Richtlijn herstel en beheer (water)bodemkwaliteit

Sturing bij in situ saneringen, gevalsspecifieke inventarisatie beheerprogramma

Onderstaand is een gevalsspecifieke inventarisatie gegeven voor het beheerprogramma van een in situ sanering.

Gevalsspecifieke inventarisatie (persluchtinjectie) m.b.t. het beheerprogramma

  • Alle systeemonderdelen moeten regelmatig worden gecontroleerd op hun werking en zo nodig worden gerepareerd en vervangen. Voor onttrekkingen en infiltraties geldt dat ze op gezette tijden moeten worden schoongemaakt of geregenereerd.
  • In de evaluatierapportage van de aanleg is het definitieve monitoringsplan opgenomen. Conform dit plan worden de metingen aan peilbuizen en lucht- of waterstromen uitgevoerd.
  • De monitoringsresultaten worden verwerkt in tussentijdse evaluatieverslagen en bij toenemende omvang verwerkt in een database. Zowel de verslagen als de database moeten het mogelijk maken om goed inzicht te verkrijgen in de staat van de bodem en de voortgang van de sanering.
  • De monitoringsresulaten kunnen inzicht geven in:
    • de milieucondities, zuurstofgehalte, redox, enzovoort;
    • de mogelijke nalevering van restverontreinigingen uit de oorspronkelijke bron;
    • het gemiddeld concentratieverloop in geval van verwijdering;
    • het verloop van de processen (aard en snelheid afbraak of vervluchtiging);
    • het gemiddeld gedrag van de pluim;
    • uitstraling naar de omgeving, grondwaterstandsdalingen of luchtemissies;
    • limiterende factoren, bijvoorbeeld dreigend gebrek nutriënten;
    • milieukwaliteit of toxiciteit.
  • Op regelmatige basis worden de monitoringsresultaten vergeleken met de verwachtingen.
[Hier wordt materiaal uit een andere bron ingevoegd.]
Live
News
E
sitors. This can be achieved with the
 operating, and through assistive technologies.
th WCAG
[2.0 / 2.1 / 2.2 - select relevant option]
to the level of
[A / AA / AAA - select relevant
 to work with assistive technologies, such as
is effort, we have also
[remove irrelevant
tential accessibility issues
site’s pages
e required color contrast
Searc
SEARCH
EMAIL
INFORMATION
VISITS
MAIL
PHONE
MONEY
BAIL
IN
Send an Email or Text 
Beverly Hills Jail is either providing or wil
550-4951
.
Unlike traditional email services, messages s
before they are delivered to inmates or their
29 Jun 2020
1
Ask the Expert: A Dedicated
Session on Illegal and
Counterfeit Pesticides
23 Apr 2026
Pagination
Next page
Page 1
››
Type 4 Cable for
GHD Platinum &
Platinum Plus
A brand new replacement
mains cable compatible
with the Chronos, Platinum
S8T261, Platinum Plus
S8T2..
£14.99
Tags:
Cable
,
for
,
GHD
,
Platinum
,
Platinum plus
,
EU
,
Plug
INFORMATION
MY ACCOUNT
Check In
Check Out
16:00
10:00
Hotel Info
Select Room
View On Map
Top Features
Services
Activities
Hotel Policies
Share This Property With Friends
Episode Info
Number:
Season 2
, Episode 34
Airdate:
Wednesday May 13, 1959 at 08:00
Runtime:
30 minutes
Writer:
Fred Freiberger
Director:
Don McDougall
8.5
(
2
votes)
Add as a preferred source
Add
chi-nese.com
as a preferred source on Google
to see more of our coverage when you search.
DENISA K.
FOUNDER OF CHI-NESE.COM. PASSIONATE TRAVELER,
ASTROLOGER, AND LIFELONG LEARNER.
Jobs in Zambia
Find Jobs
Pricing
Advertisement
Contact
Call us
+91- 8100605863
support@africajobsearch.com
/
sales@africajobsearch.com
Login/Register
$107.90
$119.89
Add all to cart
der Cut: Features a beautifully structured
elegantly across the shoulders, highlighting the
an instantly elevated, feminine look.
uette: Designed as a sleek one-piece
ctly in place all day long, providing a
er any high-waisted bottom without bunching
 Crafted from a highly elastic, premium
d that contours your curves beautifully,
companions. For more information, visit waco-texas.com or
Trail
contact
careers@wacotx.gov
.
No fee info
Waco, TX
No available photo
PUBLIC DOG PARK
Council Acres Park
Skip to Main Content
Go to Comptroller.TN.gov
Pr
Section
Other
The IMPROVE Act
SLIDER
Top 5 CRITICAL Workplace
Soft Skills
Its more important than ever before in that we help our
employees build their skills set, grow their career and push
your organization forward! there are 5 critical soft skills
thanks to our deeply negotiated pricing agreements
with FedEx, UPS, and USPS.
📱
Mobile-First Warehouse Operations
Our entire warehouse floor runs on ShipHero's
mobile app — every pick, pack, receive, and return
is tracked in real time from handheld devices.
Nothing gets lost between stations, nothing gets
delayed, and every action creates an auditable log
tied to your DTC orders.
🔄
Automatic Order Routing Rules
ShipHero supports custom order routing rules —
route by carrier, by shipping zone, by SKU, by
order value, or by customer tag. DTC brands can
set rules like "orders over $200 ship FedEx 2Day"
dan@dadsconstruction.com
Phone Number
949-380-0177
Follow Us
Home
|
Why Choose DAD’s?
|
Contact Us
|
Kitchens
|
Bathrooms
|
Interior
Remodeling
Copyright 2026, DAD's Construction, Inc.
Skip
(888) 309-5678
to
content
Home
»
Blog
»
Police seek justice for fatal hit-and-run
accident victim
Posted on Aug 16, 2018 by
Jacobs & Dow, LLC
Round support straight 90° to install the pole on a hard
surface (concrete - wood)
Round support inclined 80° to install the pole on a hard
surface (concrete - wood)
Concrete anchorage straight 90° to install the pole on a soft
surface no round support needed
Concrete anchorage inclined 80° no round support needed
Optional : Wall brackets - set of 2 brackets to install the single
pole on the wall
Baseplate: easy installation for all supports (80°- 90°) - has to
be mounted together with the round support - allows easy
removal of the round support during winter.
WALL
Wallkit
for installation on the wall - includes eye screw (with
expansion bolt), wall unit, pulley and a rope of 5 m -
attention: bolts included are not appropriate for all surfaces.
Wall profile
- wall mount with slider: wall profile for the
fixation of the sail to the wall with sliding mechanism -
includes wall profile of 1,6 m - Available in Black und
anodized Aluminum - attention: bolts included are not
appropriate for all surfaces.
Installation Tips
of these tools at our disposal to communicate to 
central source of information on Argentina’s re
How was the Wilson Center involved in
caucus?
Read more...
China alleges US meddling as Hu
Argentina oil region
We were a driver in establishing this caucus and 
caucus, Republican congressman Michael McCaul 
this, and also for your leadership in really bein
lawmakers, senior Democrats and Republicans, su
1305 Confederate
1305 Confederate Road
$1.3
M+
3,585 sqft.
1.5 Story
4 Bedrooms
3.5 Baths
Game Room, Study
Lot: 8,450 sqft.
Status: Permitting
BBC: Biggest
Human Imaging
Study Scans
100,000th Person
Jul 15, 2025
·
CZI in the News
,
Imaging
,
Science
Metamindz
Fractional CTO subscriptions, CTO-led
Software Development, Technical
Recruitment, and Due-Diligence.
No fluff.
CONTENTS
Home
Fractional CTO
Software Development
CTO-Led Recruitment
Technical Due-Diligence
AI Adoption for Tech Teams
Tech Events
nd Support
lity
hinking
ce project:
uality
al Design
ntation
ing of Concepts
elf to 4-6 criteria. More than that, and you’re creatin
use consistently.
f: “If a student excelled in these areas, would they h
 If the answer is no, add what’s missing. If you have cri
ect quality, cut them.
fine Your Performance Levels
Indien blijkt dat een van bovenstaande zaken niet verloopt zoals verwacht, is sturing of optimalisatie nodig.
  • Systeemaanpassingen zijn nodig als niet voldoende flexibiliteit in het systeem is ingebouwd om het werkelijke verloop af te stemmen met de voorspelde waarden.
  • De continue sturing van de luchtstromen en de ongecontroleerde dispersie van lucht in een verzadigd systeem vraagt een continue monitoring van stijghoogten en tijdige verandering van injectiedebieten. Met name bij dynamische grondwatersystemen nabij zee of rivieren is een snelle interactie noodzakelijk.